___ DATA ___
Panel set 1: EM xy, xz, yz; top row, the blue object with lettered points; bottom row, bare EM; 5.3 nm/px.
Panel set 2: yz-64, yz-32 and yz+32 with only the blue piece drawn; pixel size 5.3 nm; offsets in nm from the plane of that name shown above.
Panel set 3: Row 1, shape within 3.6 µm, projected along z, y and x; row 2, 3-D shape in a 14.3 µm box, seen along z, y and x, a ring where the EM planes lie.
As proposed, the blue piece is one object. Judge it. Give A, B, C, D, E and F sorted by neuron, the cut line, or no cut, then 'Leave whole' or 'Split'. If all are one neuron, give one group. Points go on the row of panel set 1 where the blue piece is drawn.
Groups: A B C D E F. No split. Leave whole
___
___ DATA ___
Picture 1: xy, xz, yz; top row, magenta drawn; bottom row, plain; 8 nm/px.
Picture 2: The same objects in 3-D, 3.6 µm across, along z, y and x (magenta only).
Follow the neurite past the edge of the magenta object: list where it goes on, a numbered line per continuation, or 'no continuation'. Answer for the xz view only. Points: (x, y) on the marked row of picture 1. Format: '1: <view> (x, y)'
___
___ DATA ___
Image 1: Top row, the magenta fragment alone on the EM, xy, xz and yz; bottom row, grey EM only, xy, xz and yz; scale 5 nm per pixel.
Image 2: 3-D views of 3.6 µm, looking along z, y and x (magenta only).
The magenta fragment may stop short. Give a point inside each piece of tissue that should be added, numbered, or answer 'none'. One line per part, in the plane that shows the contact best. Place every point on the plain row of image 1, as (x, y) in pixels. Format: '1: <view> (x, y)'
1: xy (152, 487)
___
WHAT TO PRODUCE. Would you please return every line in the listing where "along" shows up?

TASK SOLUTION.
Panel set 3: Row 1, shape within 3.6 µm, projected along z, y and x; row 2, 3-D shape in a 14.3 µm box, seen along z, y and x, a ring where the EM planes lie.
Picture 2: The same objects in 3-D, 3.6 µm across, along z, y and x (magenta only).
Image 2: 3-D views of 3.6 µm, looking along z, y and x (magenta only).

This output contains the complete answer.